Forever after it was dedicated in November 1982, the white marble Lincoln and the Washington Monument would be reflected in the polished black granite walls, superimposed with the faces of the living contemplating their own visages within the names of the dead.
Lin's submission out of more than 1,400 blind entries had been designed as a project for her architecture class at Yale. She was 21. She visited the site beforehand, and within the first half-hour of walking and sketching, she felt her inspiration. "I had a simple impulse to cut into the earth," she wrote later. "I never looked at the memorial as a wall, an object, but as an edge to the earth, an opened side."
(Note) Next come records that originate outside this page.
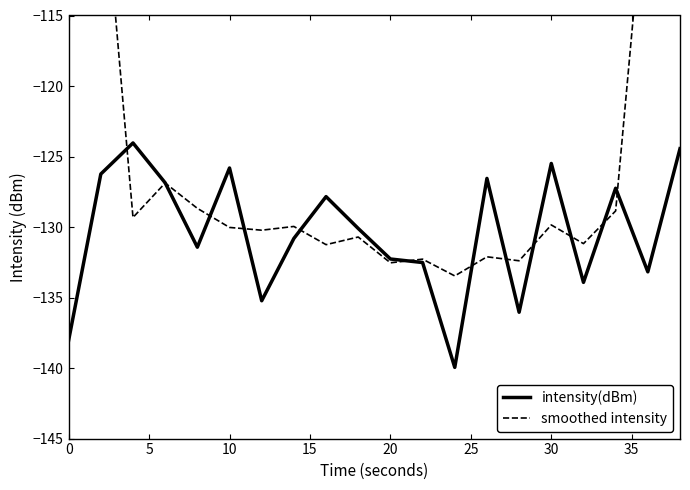

The intensity(dBm) series shows -132.3 at 20. True or false?

True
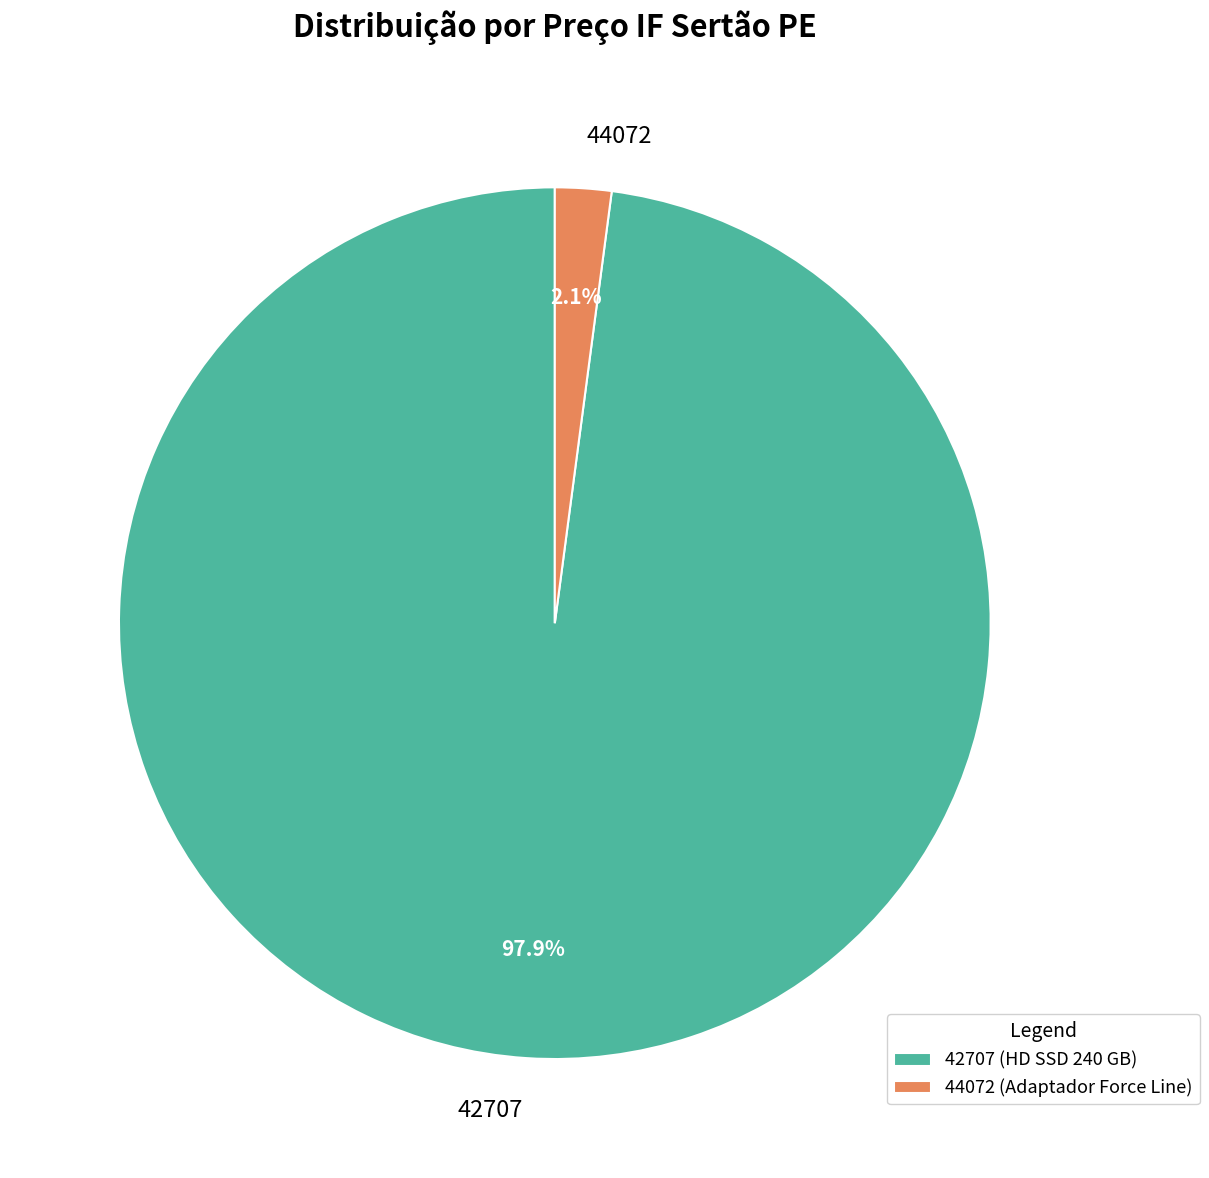

How many segments does this pie chart have?

2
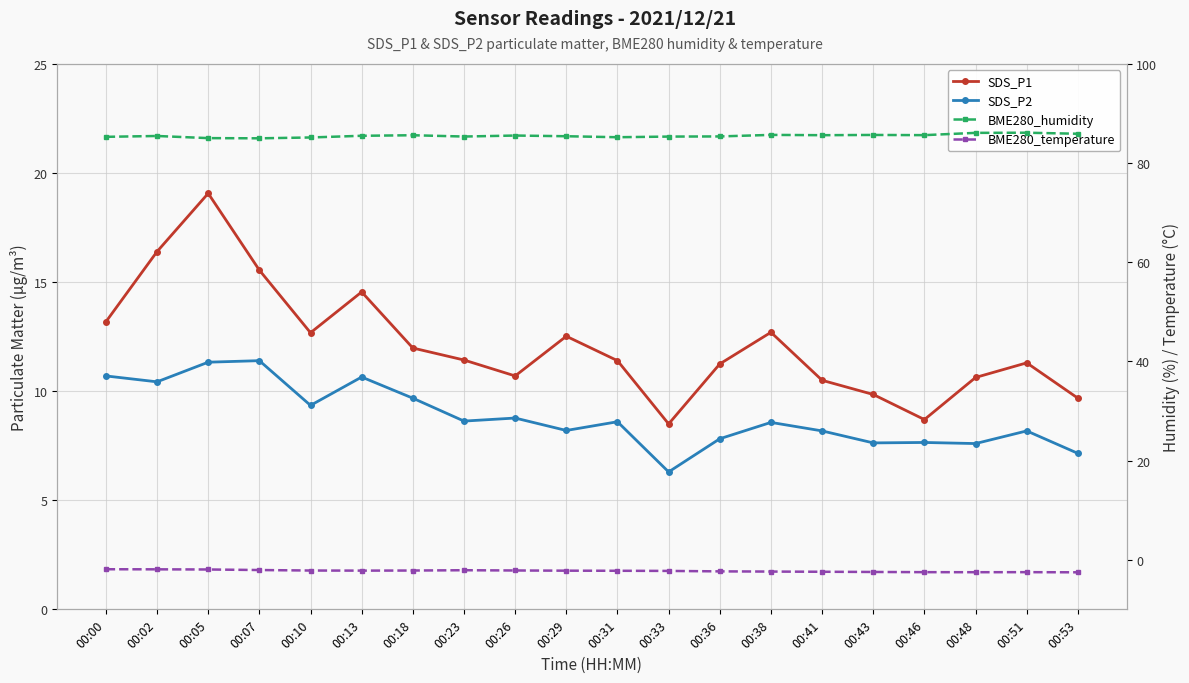

The SDS_P2 series shows 8.6 at 00:31. True or false?

True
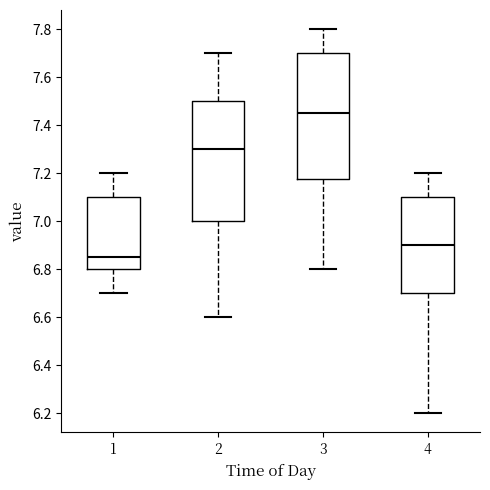

Which box is the tallest, from its lower edge to its upper edge?

3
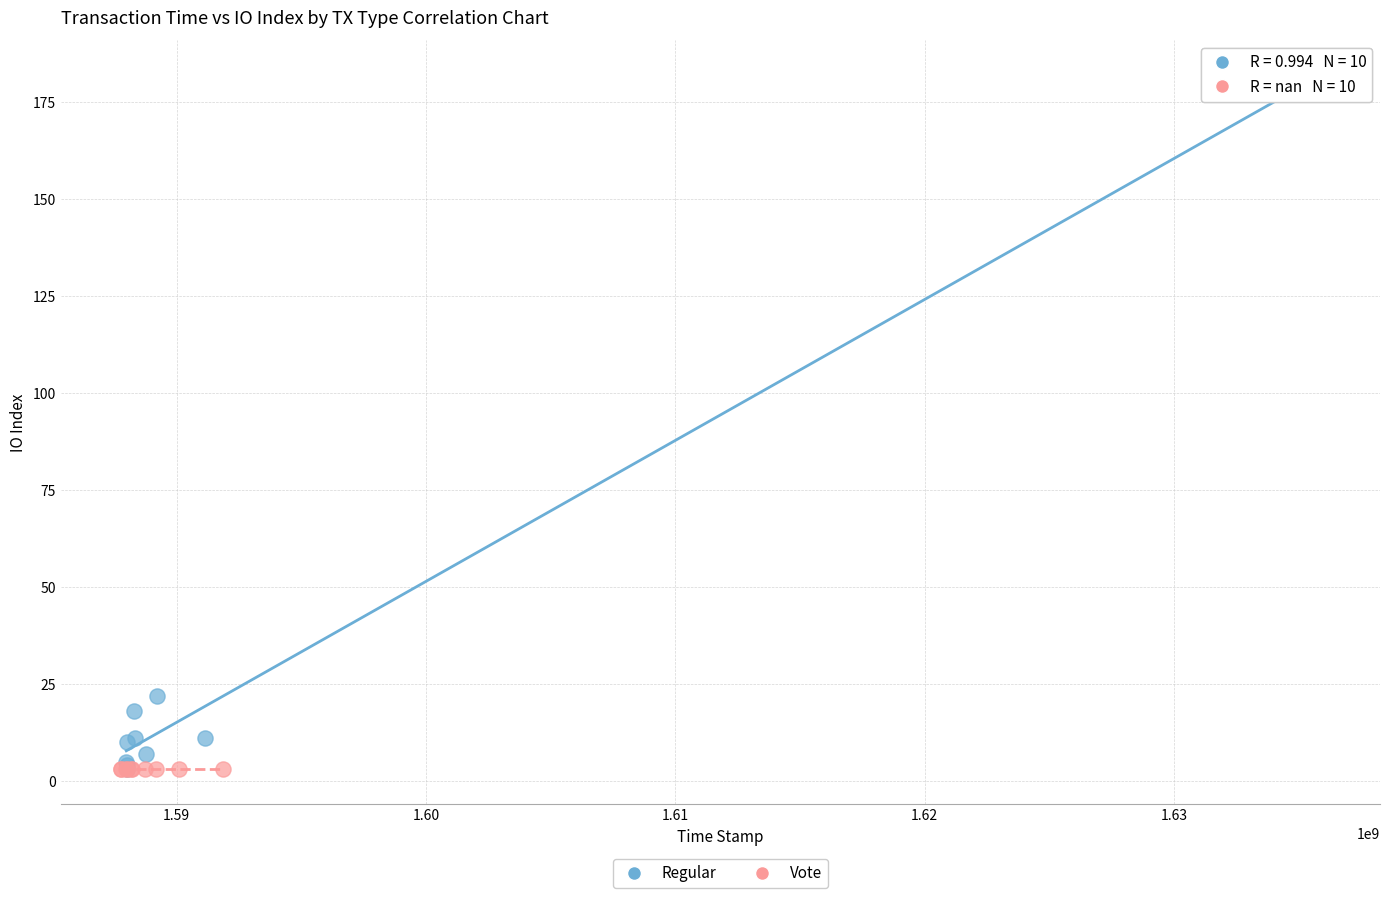

Which series reaches the maximum Y coordinate?

Regular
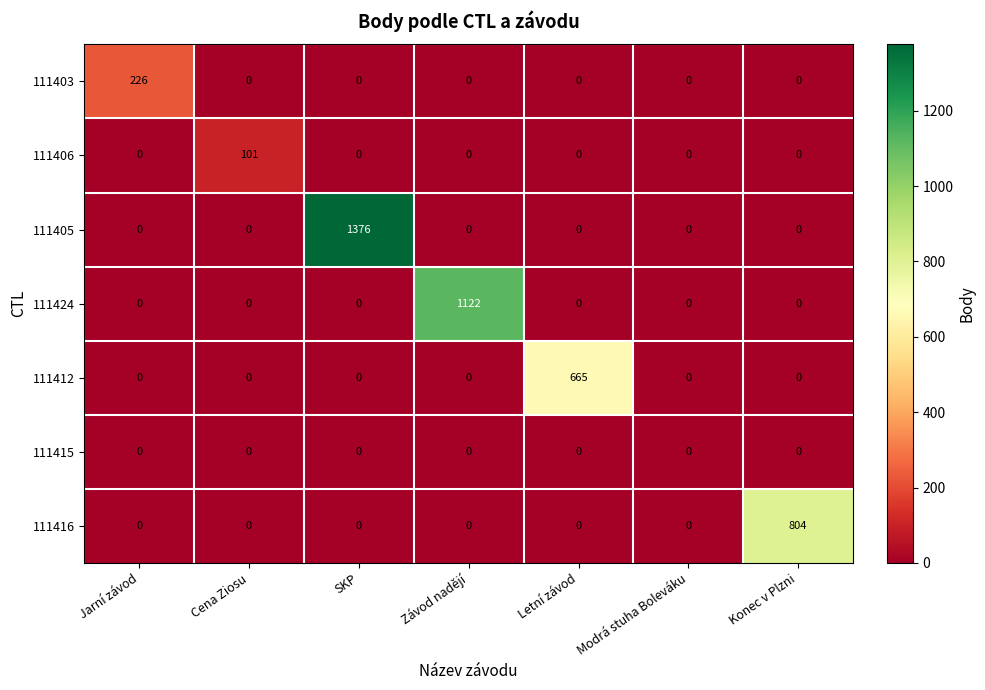

The value of 111412 at Závod nadějí is 0. True or false?

True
From submission to shovel, there were months of politics. In archival television footage of a fiery hearing where a veteran excoriates the design -- "Are we to honor our dead and our sacrifices to America with a black hole?" -- Lin sits in the audience, wearing a broad-brim hat with a bow; her face seeming stricken, she looks down at her lap.
She left Washington tougher, wiser and suddenly a young art superstar. Her new burden was that of T.S. Eliot, Orson Welles, Bob Dylan -- how to escape the suffocating shadow of the acclaimed early work?
It took nearly 15 years before she would talk publicly about her Washington experience. She was busy processing the precocious success and controversy, trying to figure out who she was as an artist. And she was working hard at her art -- "obsessively," she says. Her instinct was, don't look back, keep creating.
"It's not bad memories," she says now, recalling her first artistic foray in Washington. "Let's put it this way: I didn't have a really nice time."